* **INFORMATION SHOWN**
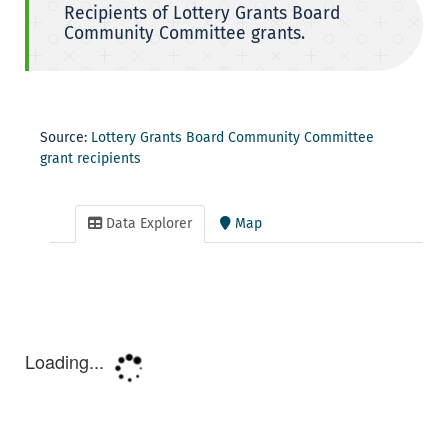
Recipients of Lottery Grants Board
Community Committee grants.
Source:
Lottery Grants Board Community Committee
grant recipients
Data Explorer
Map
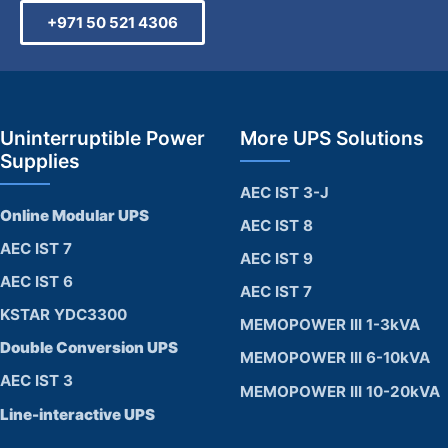
+971 50 521 4306
Uninterruptible Power
More UPS Solutions
Supplies
AEC IST 3-J
Online Modular UPS
AEC IST 8
AEC IST 7
AEC IST 9
AEC IST 6
AEC IST 7
KSTAR YDC3300
MEMOPOWER III 1-3kVA
Double Conversion UPS
MEMOPOWER III 6-10kVA
AEC IST 3
MEMOPOWER III 10-20kVA
Line-interactive UPS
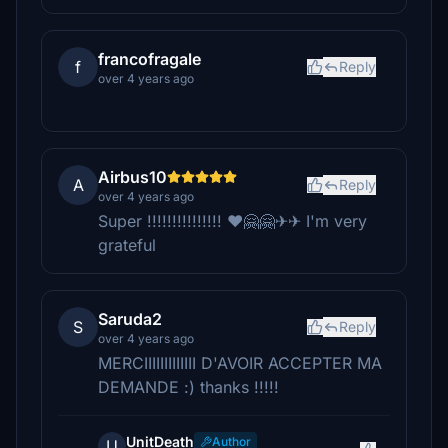
francofragale
f
Reply
over 4 years ago
Airbus10
A
Reply
over 4 years ago
Super !!!!!!!!!!!!!!! ❤🤗🤗✈✈ I'm very
grateful
Saruda2
S
Reply
over 4 years ago
MERCIIIIIIIIIIIII D'AVOIR ACCEPTER MA
DEMANDE :) thanks !!!!!
UnitDeath
Author
U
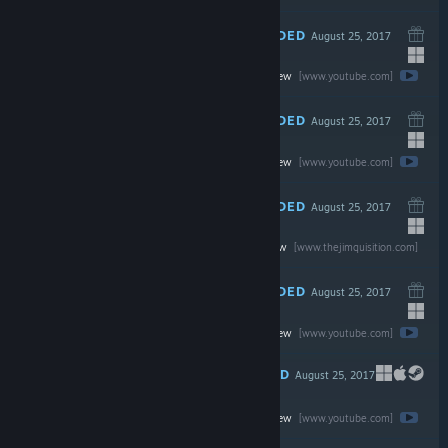
RECOMMENDED
August 25, 2017
Watch the full review
$19.99
[www.youtube.com]
RECOMMENDED
August 25, 2017
Watch the full review
$29.99
[www.youtube.com]
RECOMMENDED
August 25, 2017
Read the full review
$19.99
[www.thejimquisition.com]
RECOMMENDED
August 25, 2017
Watch the full review
$19.99
[www.youtube.com]
RECOMMENDED
August 25, 2017
Watch the full review
$14.99
[www.youtube.com]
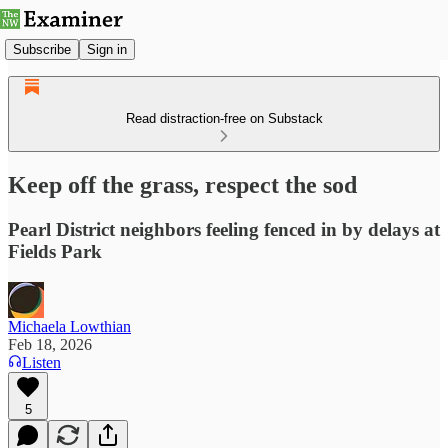
Subscribe
Sign in
Read distraction-free on Substack
Keep off the grass, respect the sod
Pearl District neighbors feeling fenced in by delays at
Fields Park
Michaela Lowthian
Feb 18, 2026
Listen
5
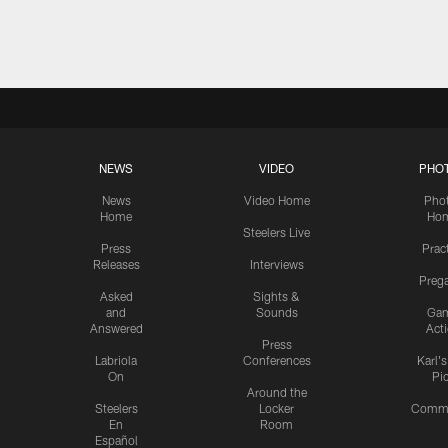
Pause
Play
NEWS
VIDEO
PHO
News
Video Home
Pho
Home
Ho
Steelers Live
Press
Prac
Releases
Interviews
Preg
Asked
Sights &
and
Sounds
Ga
Answered
Act
Press
Labriola
Conferences
Karl'
On
Pi
Around the
Steelers
Locker
Commu
En
Room
Español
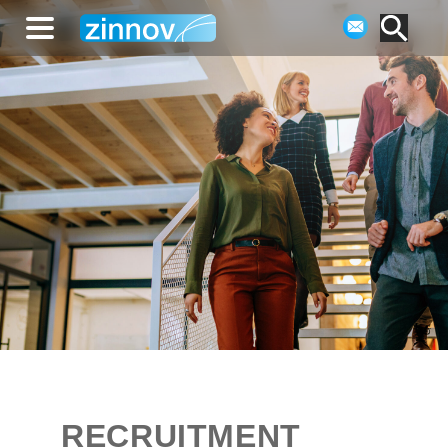
RECRUITMENT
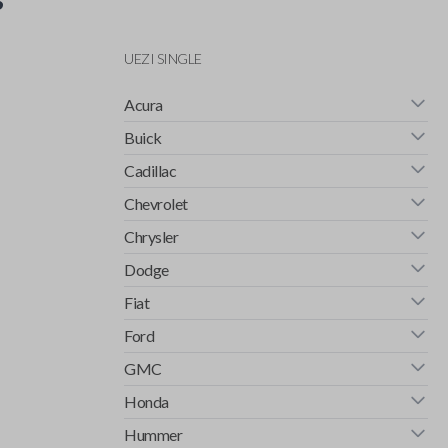
UEZI SINGLE
Acura
Buick
Cadillac
Chevrolet
Chrysler
Dodge
Fiat
Ford
GMC
Honda
Hummer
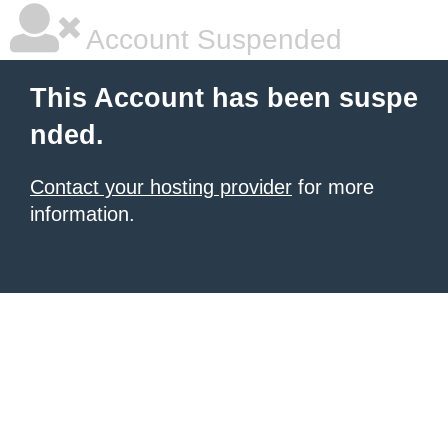
Account Suspended
This Account has been suspe
nded.
Contact your hosting provider
for more
information.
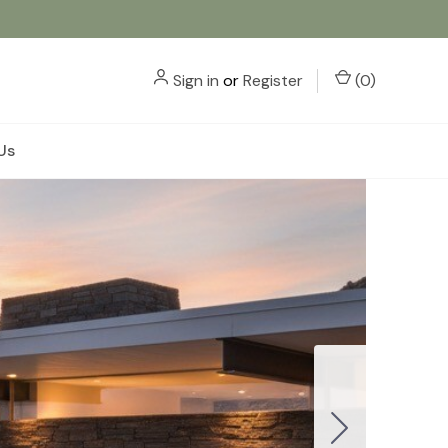
Sign in
or
Register
(
0
)
Us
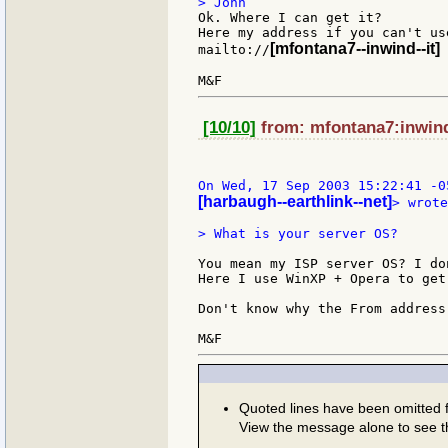
Ok. Where I can get it?

Here my address if you can't us
[mfontana7--inwind--it]
mailto://
[10/10]
from: mfontana7:inwind:
[harbaugh--earthlink--net]
> wrote
> What is your server OS?

You mean my ISP server OS? I do
Here I use WinXP + Opera to get
Don't know why the From address
Quoted lines have been omitted
View the message alone to see t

* **TASK OBJECTIVE**
Every line above from the one with "[www.thejimquisition.com]" down to the one with "Keep off the grass, respect the sod" must be written out exactly, and no picture may appear.

* **COMPLETED EXERCISE**
[www.thejimquisition.com]
RECOMMENDED
August 25, 2017
Watch the full review
$19.99
[www.youtube.com]
RECOMMENDED
August 25, 2017
Watch the full review
$14.99
[www.youtube.com]
Subscribe
Sign in
Read distraction-free on Substack
Keep off the grass, respect the sod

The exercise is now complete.